• [TASK]:
Turn the entries below into a numbered list, starting at the line that contains "end? Answer as H:MM AM/PM." and ending at the line that contains "4:45 PM to 7:00 PM, 2 hours 15 minutes". Include only those lines and leave out any blank lines.

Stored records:
□ □ □ □ □
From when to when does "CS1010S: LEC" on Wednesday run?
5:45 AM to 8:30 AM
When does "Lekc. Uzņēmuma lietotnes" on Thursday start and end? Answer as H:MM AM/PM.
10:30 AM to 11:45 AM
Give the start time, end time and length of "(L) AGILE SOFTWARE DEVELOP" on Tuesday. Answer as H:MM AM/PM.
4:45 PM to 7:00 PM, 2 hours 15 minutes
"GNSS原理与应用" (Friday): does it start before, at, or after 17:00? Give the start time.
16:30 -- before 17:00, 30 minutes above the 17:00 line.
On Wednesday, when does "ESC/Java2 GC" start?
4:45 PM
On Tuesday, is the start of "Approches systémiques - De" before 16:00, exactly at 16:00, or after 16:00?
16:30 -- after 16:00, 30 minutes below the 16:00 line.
□ □ □ □ □
• [OUTPUT OF THE TASK]:
1. When does "Lekc. Uzņēmuma lietotnes" on Thursday start and end? Answer as H:MM AM/PM.
2. 10:30 AM to 11:45 AM
3. Give the start time, end time and length of "(L) AGILE SOFTWARE DEVELOP" on Tuesday. Answer as H:MM AM/PM.
4. 4:45 PM to 7:00 PM, 2 hours 15 minutes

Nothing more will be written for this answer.